> _Document text_
━━━━━━━━

Lifestyle & Culture
What’s with the suit and tie anyway?

What’s with the suit and tie anyway?

An African on a suit and a tie

I imagine Africa as a woman who decides to celebrate young professionals for their global achievements by inviting them to a lavish dinner party. The doctors tear apart the huge fish on their plates as they talk about their favorite nurses. The lawyers laugh over wine that’s older than their grandparents, who are also lawyers. The engineers pile different delicacies on their plates like they’re trying to build a food castle. Economists wave at physiotherapists as they give orders to the servers. But, we stand at the kitchen entrance answering ridiculous questions on empty stomachs.

Graphic designer: please, the creatives have not eaten anything and everyone else seems to be on their third meal. We’re seated at the last table, just beside the door.

Event planner: creatives? How did you get seats? Did we invite you? I thought we only invited professionals.

Creative writer: (slightly confused) But we are professionals?

Event planner: (eyes both the graphic designer and creative writer) Are you?


If doctors and lawyers are the elegant middle finger, creatives are the sixth finger. The anomaly is usually cut off when it dares to rear up its head. We are the ones our parents forget to introduce. After introducing the financial analyst and the mechanical engineer, it seems quite necessary to mention the apple that strayed completely away from the tree: the content creator, and more often than not, the third child.

The other day, I told my mum I was going to spoil her silly when my writing career eventually takes off. But instead of asking me if writing was a career, she gave me a tight smile. Then she asked me to graduate fast so I could start a proper job. By a proper job, she means becoming a civil servant. My Dad and sister also mentioned how they still wish I’d still study law because a certain lawyer said “Law is beautiful”. Perhaps it is, but if we all became choir boys and girls the world would be all monochromatic and no fun. I mean, imagine this world without books, music, advertisements, paintings, poetry, photos, billboards, and comedy. We’d be left with nothing but suits, ties, and dentists’ dry jokes.

Creatives are professionals because any system or pattern that consistently solves a recurring problem is a profession in its own right. With Africa as the mother of all continents and the birthplace of creativity, our contribution to the global creative industry should tip the scale. But we contribute a meager 2.9% of global creative goods exports. We’re overflowing with creativity but our global impact is so insignificant, it can easily be squashed by some random country. Now I’ve tried to understand the root of this problem and here’s the best explanation I can offer:

WE LIKE SUIT AND TIE A LITTLE TOO MUCH: like a clingy ex, we’re finding it difficult to move on. We keep stalking our ex, and we’re shamelessly begging her to take us back. We are no longer in the age of going to school, graduating, get a good job, and live happily ever after. Now people abandon their university degrees to sell spaghetti on WhatsApp. The world is now a big marketplace and creativity is the major currency.

━━━━━━━━

> _Data segment_
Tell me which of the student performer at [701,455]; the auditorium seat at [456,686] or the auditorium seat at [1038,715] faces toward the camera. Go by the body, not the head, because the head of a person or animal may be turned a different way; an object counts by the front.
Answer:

━━━━━━━━

Extend the essay on creatives and the suit and tie, picking up right after its final sentence. The material placed after the essay comes from a separate, unrelated source.

We’re still not comfortable with this new reality and our reluctance to embrace change is slowing us down. Traditional professions will always be relevant, but we now have options, better options. It shouldn’t be heard that parents still force their children to study law in a world where entertainment industries are full of lawyers who have never stepped into a courtroom. We’re in the age of remote work, vintage shirts, Ankara shorts, portable laptops, expensive iPhones, unconventional career paths, food deliveries, personal branding online dating, e-fliers, content creation, skits, influencing, newsletters, entrepreneurs, young millionaires, career-oriented teenagers, and bone straight wigs. Now we have full-time jobs but we stay home all day. We attend professional events wearing clothes that make our parents turn up their noses in displeasure, “Why are you not wearing a suit and a tie? Is it not a professional event?”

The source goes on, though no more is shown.